# Clinton River Report



## stcolympia (Oct 24, 2006)

Anyone been out there lately? Paticularily by the mill?


----------



## troutfly247 (Aug 6, 2004)

The cidar is still a flowin'!


----------



## tinmarine (Nov 19, 2007)

What are they catching them on over there? I just started fishing there (when I can) last winter/spring. I haven't been able to catch anything, it's a little frustrating. The only people I've seen catch them by the fall was using boards and plugs. Anyone use them? I'm thinking of using an in line walleye board with plugs instead having a full spread like the other guys and taking up the whole river.
Thoughts?


----------



## dobes (Feb 16, 2007)

Just cast plugs out and reel them back in as if you were bass fishin . I've caught many steelies that way . In the river , make sure you retrieve it slow and let the current work the bait , keep it simple . Good luck


----------



## 1siena (Apr 15, 2007)

The latest DNR reports say that "Fair Number of Steelhead" are being caught in the Clinton.
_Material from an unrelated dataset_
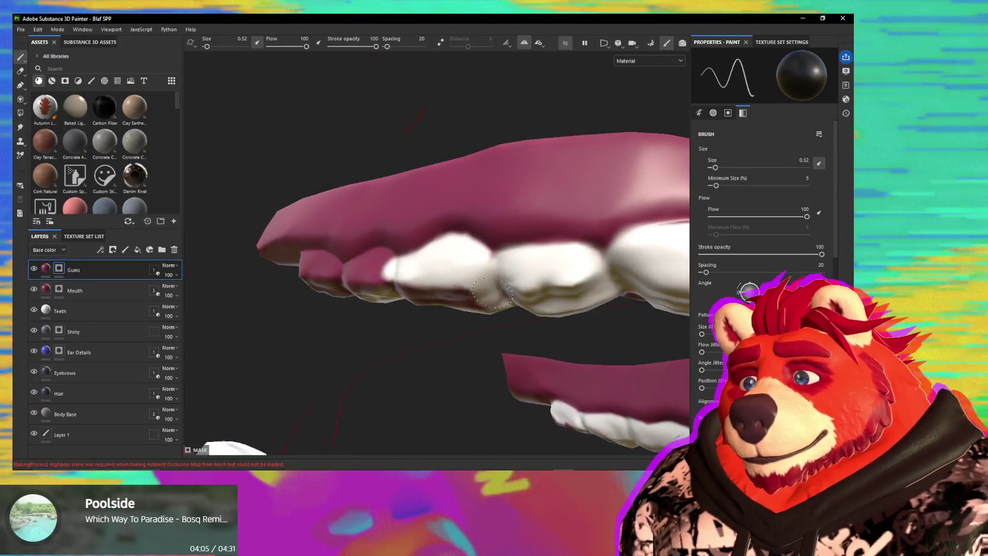
drag(375, 263, 373, 261)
I know it is not a Blue Ribbon Steelhead River, but it's the closest to me. I was planning on waiting for the Spring to start exploring. I was going to use the winter time for learning how to tie flies and an occasional ice fishing outing. Do people catch anything in the Winter time?


----------



## Michigander1 (Apr 5, 2006)

If you can fight the ice chunks you can fish ,Mich


----------



## the rapids (Nov 17, 2005)

the number of fish available in the fall/winter varies from year to year. this year the numbers are definitley down from last year. three years ago there seemed to be alot of fish in the fall and winter. i am sure you could get into one or two if you cover a few miles of the river. the spring returns are always excellent though.


----------